Using SOAP with Java | Serialization and Deserialization

by Samudra Gupta

Using SOAP with Java -Part 2

Welcome back to part two of the series. Hope you had a nice coding time and had no major problem in deploying your first SOAP application. If you had one, it is most likely a classpath related problem and you yourself could solve it. One of the easiest ways of solving these problems is to explicitly specify the required .jar files to the java runtime.

Anyway, it is time to explore SOAP in a greater detail; after all life is not always as simple as passing String data-types to the SOAP services. Often the world is much more complex with applications exchanging user-defined data-types. The major issue in handling these complex data-types in the SOAP context is to define a Serialization and Deserialization mechanism for them. The Apache SOAP API defines and implements a couple of default Serializers/Deserializers for primitive data types and Java Beans and it is also possible to create our own custom Serializers and Deserializers. In this installment, we will discuss issues related with the Serialization and Deserialization and will develop a Java Bean based SOAP application. Before we venture to do that, we need to understand the Serialization mechanism behind the SOAP implementations.

Serialization/Deserialization protocol in SOAP

First let us define the term Serialization and Deserialization in SOAP context. Serialization is a process of converting objects to the XML instance and Deserialization is the process of constructing objects out of the XML instance. In the context of a SOAP Remote Procedure Call, which we are developing throughout this series, there are two types of data exchange taking place.

  • The parameters to the SOAP Remote method.
  • The response from the SOAP remote service.

Stored data:
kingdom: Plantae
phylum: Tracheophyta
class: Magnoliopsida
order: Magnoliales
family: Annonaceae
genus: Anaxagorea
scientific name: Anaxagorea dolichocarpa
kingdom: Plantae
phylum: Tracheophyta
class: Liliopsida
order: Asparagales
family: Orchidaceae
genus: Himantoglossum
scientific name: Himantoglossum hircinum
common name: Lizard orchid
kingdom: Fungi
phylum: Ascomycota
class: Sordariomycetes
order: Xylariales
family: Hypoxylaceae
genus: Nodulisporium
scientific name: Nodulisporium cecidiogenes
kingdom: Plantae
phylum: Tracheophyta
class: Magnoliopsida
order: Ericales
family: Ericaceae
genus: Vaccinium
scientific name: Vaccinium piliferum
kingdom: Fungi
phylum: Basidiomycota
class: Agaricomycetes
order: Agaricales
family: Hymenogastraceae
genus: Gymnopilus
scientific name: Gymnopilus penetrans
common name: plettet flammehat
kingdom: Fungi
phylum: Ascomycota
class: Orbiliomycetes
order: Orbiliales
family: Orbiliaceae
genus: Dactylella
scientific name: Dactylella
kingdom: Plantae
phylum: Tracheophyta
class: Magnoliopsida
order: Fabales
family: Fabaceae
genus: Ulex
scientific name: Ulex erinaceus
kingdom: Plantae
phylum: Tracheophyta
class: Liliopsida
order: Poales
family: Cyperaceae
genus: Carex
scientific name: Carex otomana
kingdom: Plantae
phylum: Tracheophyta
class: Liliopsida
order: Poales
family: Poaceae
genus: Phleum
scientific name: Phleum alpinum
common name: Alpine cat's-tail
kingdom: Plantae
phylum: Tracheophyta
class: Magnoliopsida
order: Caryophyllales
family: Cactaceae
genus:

WORK ORDER A: From the SOAP with Java article, output the passage starting with "First let us" and going on through "SOAP Remote method.", copied word for word.
WORK ORDER B:
Answer these questions using the SOAP with Java article:
(i) What kind of problem does the author say most likely caused any trouble in deploying a first SOAP application?
(ii) For which two kinds of data does the Apache SOAP API define and implement default Serializers/Deserializers?
(iii) How does the article define Deserialization?
WORK ORDER C: Resume the SOAP with Java article, starting after its final list item about the response from the SOAP remote service.

WRITTEN ANSWER A:
First let us define the term Serialization and Deserialization in SOAP context. Serialization is a process of converting objects to the XML instance and Deserialization is the process of constructing objects out of the XML instance. In the context of a SOAP Remote Procedure Call, which we are developing throughout this series, there are two types of data exchange taking place.

  • The parameters to the SOAP Remote method.

WRITTEN ANSWER B:
(i) A classpath-related problem.
(ii) Primitive data types and Java Beans.
(iii) As the process of constructing objects out of the XML instance.

WRITTEN ANSWER C:
The exchange of data usually takes place using a methodology for transforming object graphs to XML, named as Section 5 encoding. All major SOAP implementations available today use this encoding scheme internally. Consider the following complex data type:

class Person
     String name;
     nt age;

and also consider a SOAP remote service accepting a Person data-type as a parameter:


class Aservice
   public String acceptPerson(Person p)
       //do something here
       return “a string”;

If we invoke this remote method named acceptPerson as a part of the remote service Aservice, then the corresponsing SOAP representation of the RPC will look like:

  <ns1:accptPerson xmlns:ns1=”urn:the urn of the service” 
  SOAP-ENV:encodingStyle = “http://schemas.xmlsoap.org/soap/encoding/”>
      <serviceParam xmlns:ns2=”some uri” xsi:type=”ns2:Person”>
          <age xsi:type=” xsd:int”>22</age>
          <name xsi:type=xsd:string”>Samudra</name>

The above SOAP XML instance is a representation of a RPC call that dispatches the method call acceptPerson with a Person object as a parameter. The elements serviceParam, name, age are called accessors and they are the container of the values. The xsi:type attributes define the exact data-types of the elements. The SOAP provider and the client normally agree in advance on the data-types of parameters of each RPC but this exact specification becomes useful in a case where the service uses a generalised data-type which can potentially represent two or more data-types. Consider a case that a method accepts a java.lang.Object as a parameter. The Object might be an Integer or a String or anything else. In this case, the xsd:type attribute will strictly indicate the data-type to be used. The accessors with explicit xsd:type attribute are known as polymorphic accessors. The Apache SOAP serialization mechanism uses polymorphic accessors.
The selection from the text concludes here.